Only a subset of the environment variables are passed down to the child process for various reasons: one being for better security and, secondly because whenever a bundle starts a program (like receiver) it sets a bunch of environment variables in the execution context, some being for ruby(1), others for gem and a lot more for bundle itself (all starting with BUNDLER_).

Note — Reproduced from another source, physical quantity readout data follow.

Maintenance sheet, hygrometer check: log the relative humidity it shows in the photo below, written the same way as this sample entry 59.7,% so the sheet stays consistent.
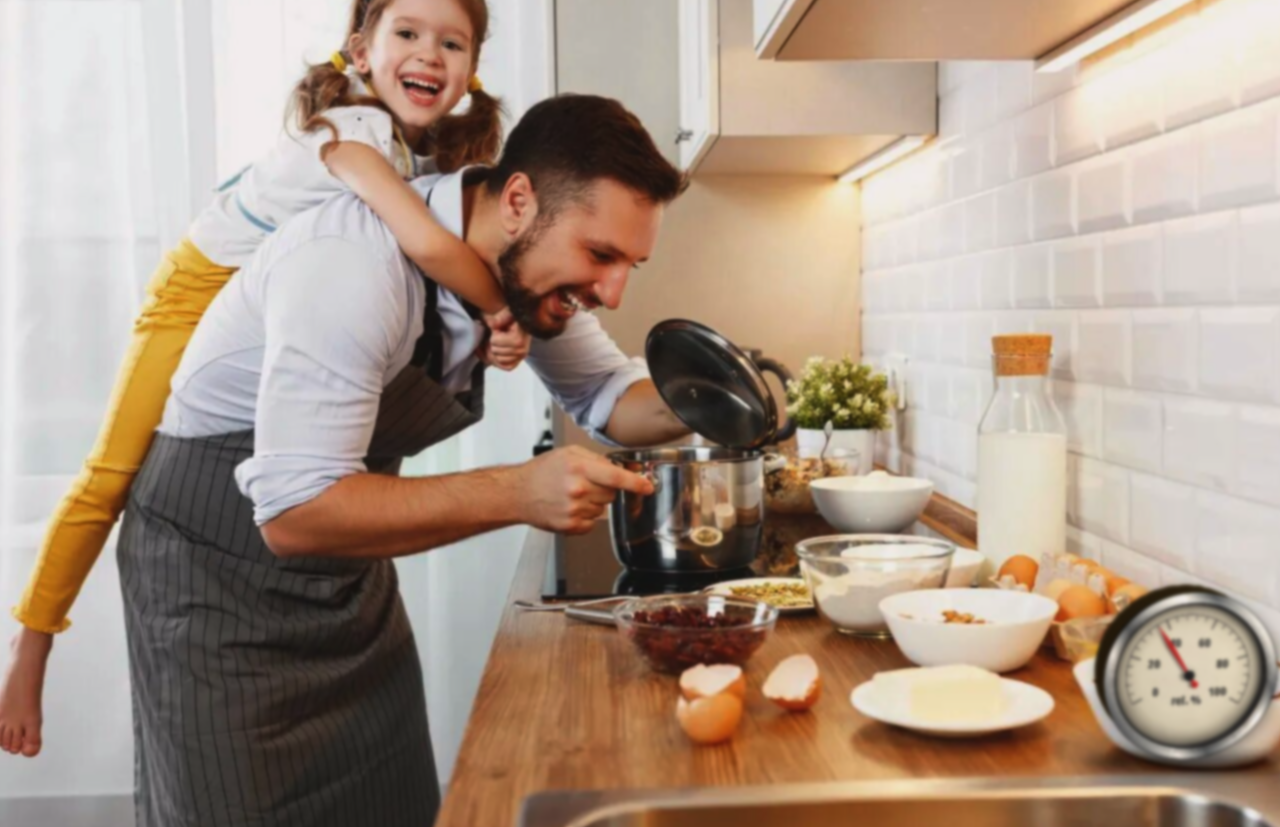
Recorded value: 36,%
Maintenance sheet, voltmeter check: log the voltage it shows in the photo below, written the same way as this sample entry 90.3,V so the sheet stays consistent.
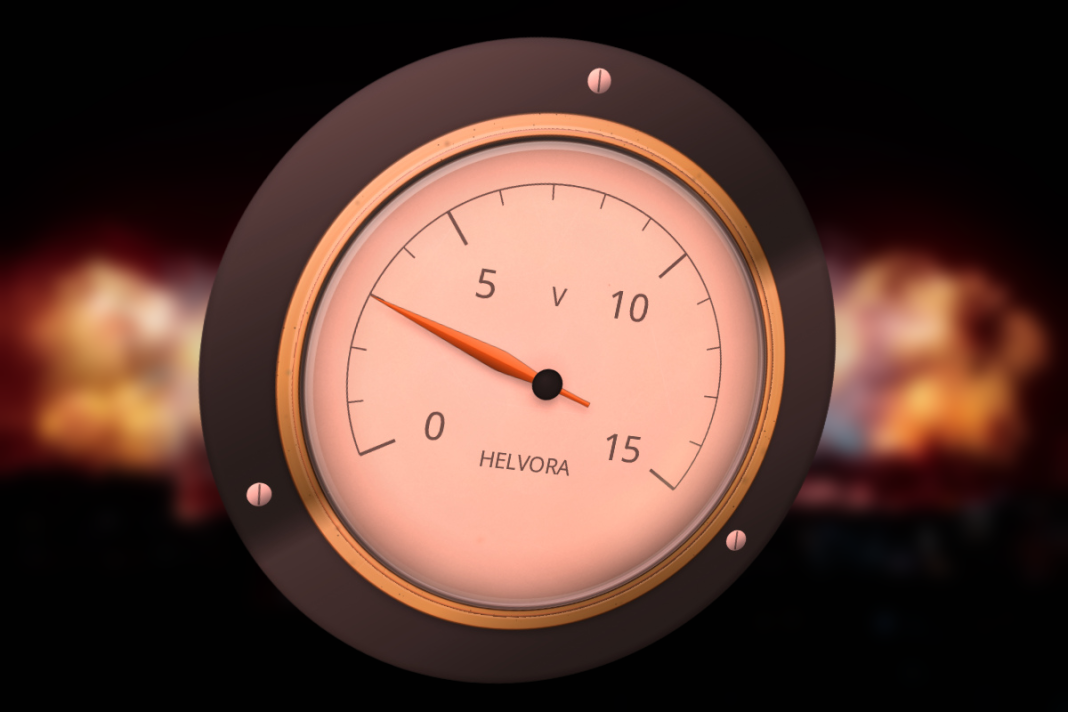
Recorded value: 3,V
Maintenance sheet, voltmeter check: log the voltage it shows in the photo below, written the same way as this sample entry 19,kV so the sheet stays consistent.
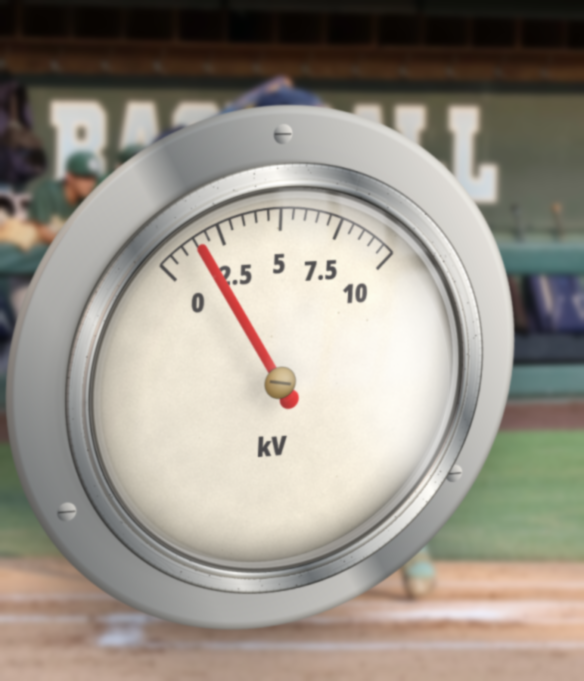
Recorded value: 1.5,kV
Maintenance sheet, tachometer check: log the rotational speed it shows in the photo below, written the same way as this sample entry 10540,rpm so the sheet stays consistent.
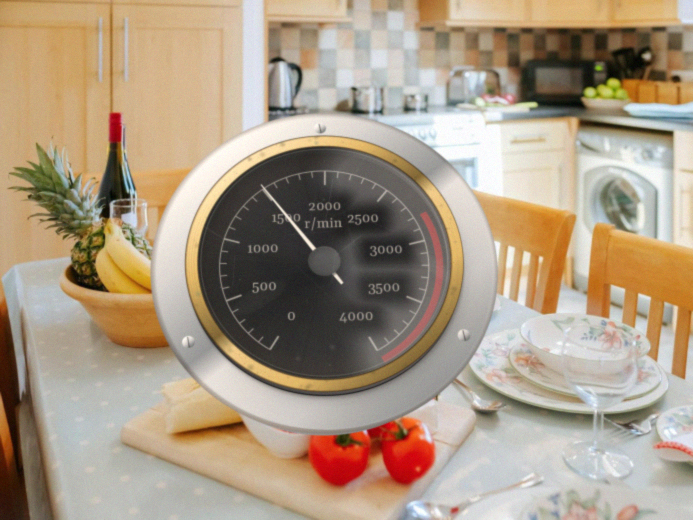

So whenever a deployment script uses bundle it’s not using the system’s installation but the receiver bundle installation – which is wherever BUNDLE_PATH points to at the moment of execution AND using the project’s Gemfile (read via environment variable BUNDLE_GEMFILE), so if you run:

$ bundle install --path vendor/bundle
$ bundle exec ruby app.rb --port 8008
# $BUNDLE_GEMFILE    => $PWD/Gemfile
# $BUNDLER_ORIG_PATH => $PATH
# $PATH              => $PWD/vendor/bundle/ruby/<ruby-version>/bin:$PATH

The nuance here is that if you have a deployment script that runs bundle install it will be using receiver’s bundle version to install receiver’s dependencies, not the repo’s dependencies!

Sinatra & SystemD

We also want to set sinatra’s environment to production, and thankfully we can set that through systemd.service(5):

# githooks.service
# ...
[Service]
Environment=APP_ENV='production'
Type=simple
ExecStart=/opt/githooks/bin/run

Of course, after editing the service file we need to reload the daemon and restart the service:

% systemctl daemon-reload
% systemctl restart githooks

Authorization

GitLab provides a way to send a secret token with each webhook to validate the authenticity of the received payloads.

GitLab's Webhooks secret token screen capture. — You can set different tokens for different webhooks.

It can be anything you want; I decided to use an UUID because it’s easy to generate/replace and random enough. You can get one with the uuidgen(1) command. In order to let the token be easily replaceable we need to put it in a directory which is accessible to the program but also independent from the service manager, systemd in this case. So we can store it in a file in the application directory (and exclude it from the CVS):

$ cd ~/receiver
$ echo '.token' >> .gitignore
$ uuidgen > .token

And from the application perspective, it can be useful to have more than one mechanism to obtain the token: we can read it from the .token file OR from the execution environment, if we want the token to persist only in memory. The code to obtain the token would look like this:

# ...
@token = nil

def load_auth_token
  if ENV["GITHOOKS_AUTH_TOKEN"]
    @token = ENV["GITHOOKS_AUTH_TOKEN"]
  elsif File.file?(".token")
    @token = File.open(".token").readline.chomp
  else
    raise "Missing token"
  end
end

def validate_token(header_token)
  raise "Invalid token" if header_token != @token
end

load_auth_token

post "/repo/:repo" do
  begin
    validate_token request.env["HTTP_X_GITLAB_TOKEN"]
    # ...
  rescue => err
    status 401
    resp = { status: "bad request: #{ err }", code: 401 }
  end
# ...

NOTE: you probably DO NOT want to handle exceptions like this, but this example is only illustrating how one could validate the token, though a better approach would be to create a specific error class, e.g., InvalidTokenError and raise it from our validate_token method to later have rescue InvalidTokenError => err in our block. DO NOT implement the code above verbatim.

Pipeline reporting

Okay, I haven’t figured this one out. But I’ll be sure to update the post when I do!

TODO: add reporting module.

UPDATE: a previous version of this post suggested to run the systemd.service as a regular user, but that causes issues ‘cuz those services only run when the user has an active session.